» Reading passage
Content starts

Plans for the road date back to 1924 when a national park was planned in the Blue Ridge Mountains of Virginia and the main feature was to be a "sky-line drive" providing views of the surrounding land. President Herbert Hoover, who had a summer home at Rapidan Camp, called for the construction of the road. Groundbreaking for Skyline Drive took place in 1931. The first section, which originally was to run from Rapidan Camp to Skyland, was extended between Swift Run Gap and Thornton Gap and opened in 1934. Skyline Drive was extended north to Front Royal in 1936 and south to Jarman Gap in 1939. The road between Jarman Gap and Rockfish Gap was built as part of the Blue Ridge Parkway in 1939 and was incorporated into Skyline Drive in 1961. The Civilian Conservation Corps played a large part in constructing Skyline Drive. Improvements have been made to the roadway since it was built. Skyline Drive was added to the National Register of Historic Places in 1997, became a National Scenic Byway in 2005, and was designated a National Historic Landmark in 2008.

Content ends

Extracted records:
Content starts

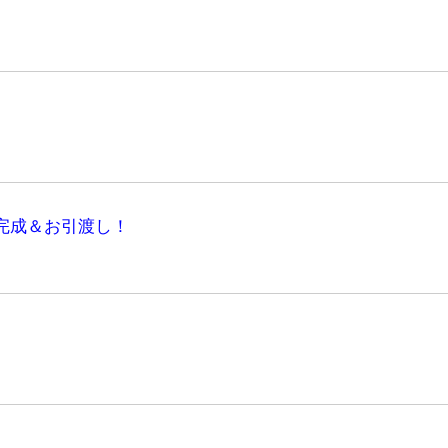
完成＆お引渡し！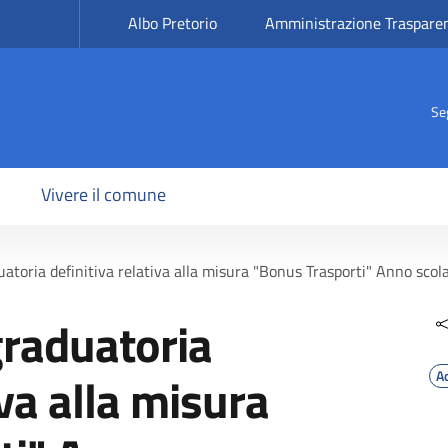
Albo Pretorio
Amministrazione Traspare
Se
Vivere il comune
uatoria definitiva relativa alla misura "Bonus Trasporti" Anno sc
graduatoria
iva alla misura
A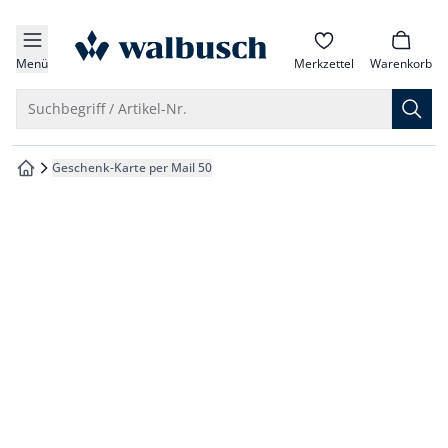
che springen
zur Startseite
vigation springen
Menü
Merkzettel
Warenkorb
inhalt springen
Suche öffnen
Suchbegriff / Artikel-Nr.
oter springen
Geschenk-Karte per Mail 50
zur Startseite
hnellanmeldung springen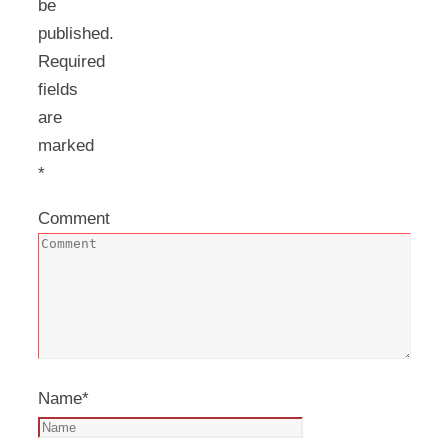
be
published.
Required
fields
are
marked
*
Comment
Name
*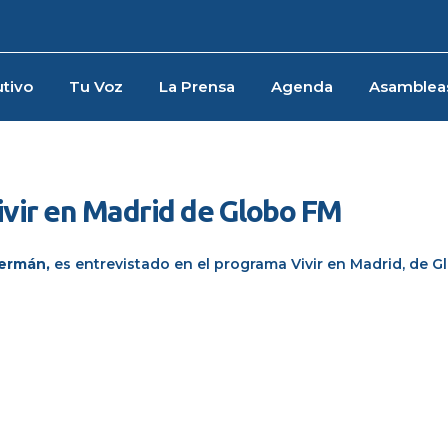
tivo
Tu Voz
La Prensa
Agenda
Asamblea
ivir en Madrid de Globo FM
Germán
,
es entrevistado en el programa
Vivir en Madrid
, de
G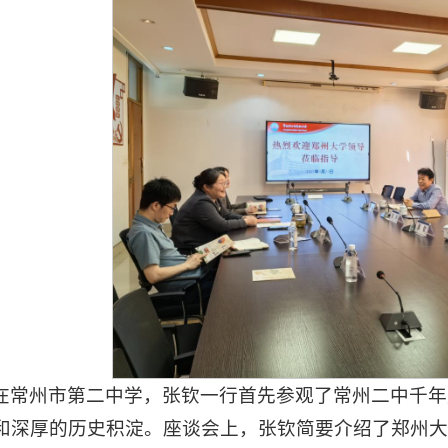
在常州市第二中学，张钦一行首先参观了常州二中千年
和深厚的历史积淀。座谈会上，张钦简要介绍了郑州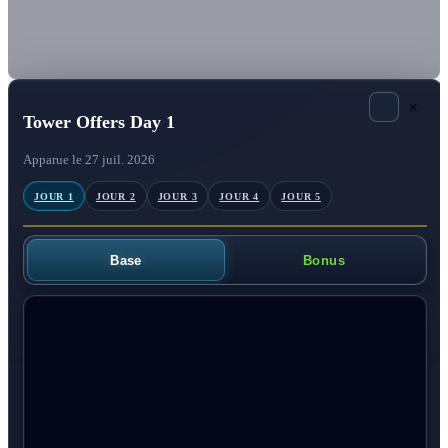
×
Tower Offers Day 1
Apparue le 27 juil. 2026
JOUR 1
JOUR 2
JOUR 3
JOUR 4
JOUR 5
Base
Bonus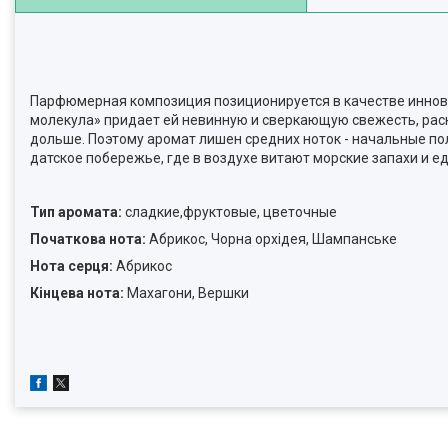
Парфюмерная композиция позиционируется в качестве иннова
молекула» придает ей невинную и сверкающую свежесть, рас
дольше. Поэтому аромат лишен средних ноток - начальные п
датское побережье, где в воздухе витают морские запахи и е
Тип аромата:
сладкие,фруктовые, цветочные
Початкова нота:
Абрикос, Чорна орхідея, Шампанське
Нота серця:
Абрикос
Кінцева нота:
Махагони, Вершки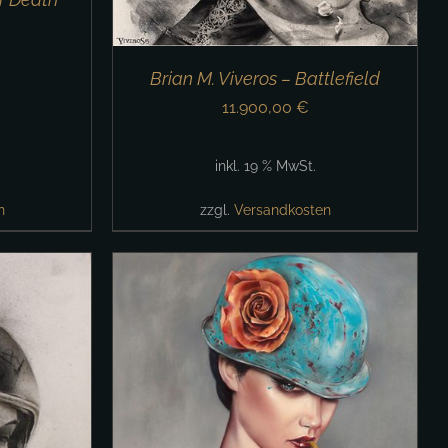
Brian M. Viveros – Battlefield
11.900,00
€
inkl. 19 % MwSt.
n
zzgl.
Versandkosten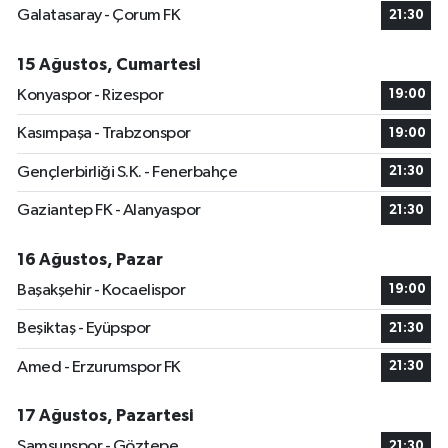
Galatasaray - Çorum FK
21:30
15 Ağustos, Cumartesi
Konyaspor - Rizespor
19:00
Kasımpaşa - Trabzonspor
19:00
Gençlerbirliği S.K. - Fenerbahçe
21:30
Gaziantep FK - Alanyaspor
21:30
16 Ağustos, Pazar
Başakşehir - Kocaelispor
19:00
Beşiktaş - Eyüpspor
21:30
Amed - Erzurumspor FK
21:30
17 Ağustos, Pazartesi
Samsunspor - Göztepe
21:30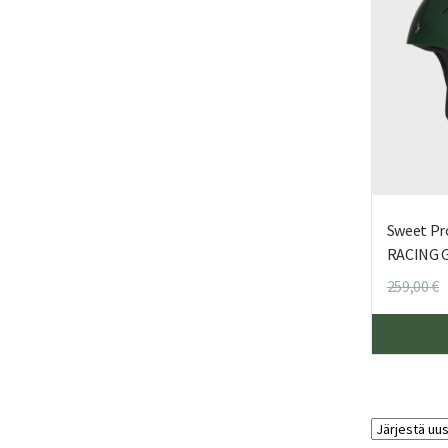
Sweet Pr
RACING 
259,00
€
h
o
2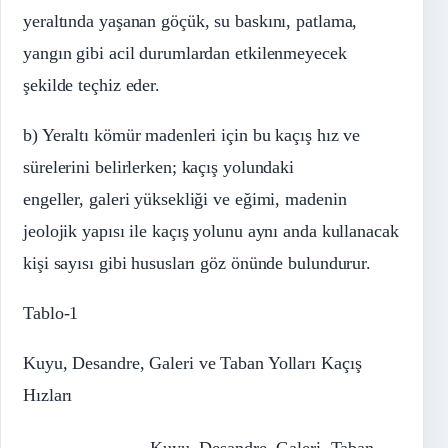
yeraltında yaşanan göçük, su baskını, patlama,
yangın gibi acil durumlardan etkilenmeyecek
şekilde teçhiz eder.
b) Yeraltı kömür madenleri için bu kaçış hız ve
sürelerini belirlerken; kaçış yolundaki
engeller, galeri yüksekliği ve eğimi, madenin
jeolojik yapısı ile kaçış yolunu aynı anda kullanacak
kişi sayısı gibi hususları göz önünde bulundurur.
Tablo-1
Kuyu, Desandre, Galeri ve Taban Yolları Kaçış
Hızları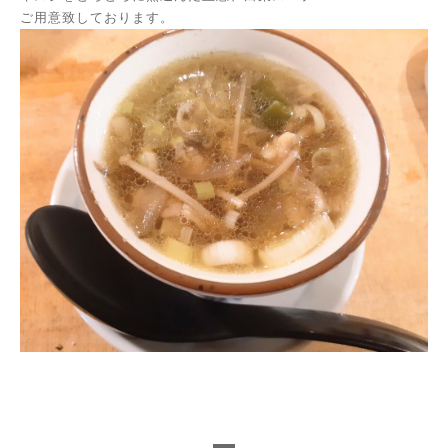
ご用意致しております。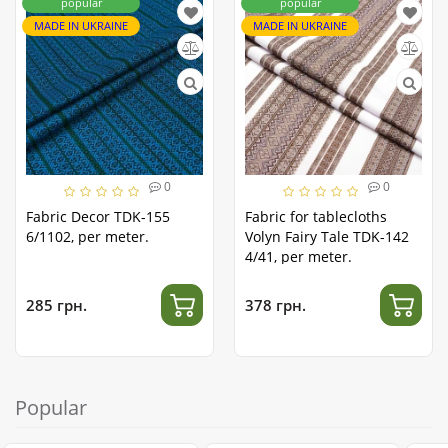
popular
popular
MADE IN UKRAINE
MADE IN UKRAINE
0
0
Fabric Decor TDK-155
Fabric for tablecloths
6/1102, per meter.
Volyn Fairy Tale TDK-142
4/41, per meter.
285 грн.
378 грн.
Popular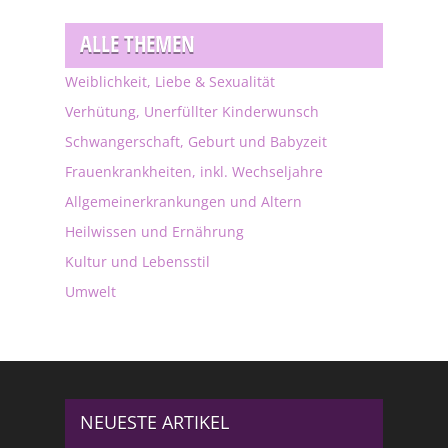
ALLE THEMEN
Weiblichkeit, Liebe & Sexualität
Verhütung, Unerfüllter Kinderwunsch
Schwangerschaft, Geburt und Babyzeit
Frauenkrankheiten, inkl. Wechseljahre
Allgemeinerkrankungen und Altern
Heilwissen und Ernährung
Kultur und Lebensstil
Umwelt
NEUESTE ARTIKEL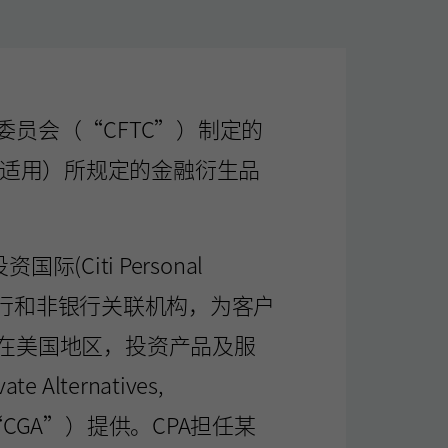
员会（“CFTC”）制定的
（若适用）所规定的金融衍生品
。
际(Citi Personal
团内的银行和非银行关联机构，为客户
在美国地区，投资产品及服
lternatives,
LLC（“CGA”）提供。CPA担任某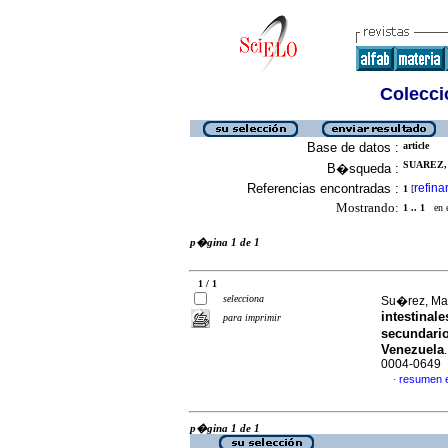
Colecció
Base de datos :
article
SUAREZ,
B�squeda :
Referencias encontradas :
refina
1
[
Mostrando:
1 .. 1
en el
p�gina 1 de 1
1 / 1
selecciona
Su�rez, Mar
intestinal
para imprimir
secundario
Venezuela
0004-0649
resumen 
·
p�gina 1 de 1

Content ends

» Problem details
Please transcribe the whole Skyline Drive history text word for word.

» Answer to the problem
Plans for the road date back to 1924 when a national park was planned in the Blue Ridge Mountains of Virginia and the main feature was to be a "sky-line drive" providing views of the surrounding land. President Herbert Hoover, who had a summer home at Rapidan Camp, called for the construction of the road. Groundbreaking for Skyline Drive took place in 1931. The first section, which originally was to run from Rapidan Camp to Skyland, was extended between Swift Run Gap and Thornton Gap and opened in 1934. Skyline Drive was extended north to Front Royal in 1936 and south to Jarman Gap in 1939. The road between Jarman Gap and Rockfish Gap was built as part of the Blue Ridge Parkway in 1939 and was incorporated into Skyline Drive in 1961. The Civilian Conservation Corps played a large part in constructing Skyline Drive. Improvements have been made to the roadway since it was built. Skyline Drive was added to the National Register of Historic Places in 1997, became a National Scenic Byway in 2005, and was designated a National Historic Landmark in 2008.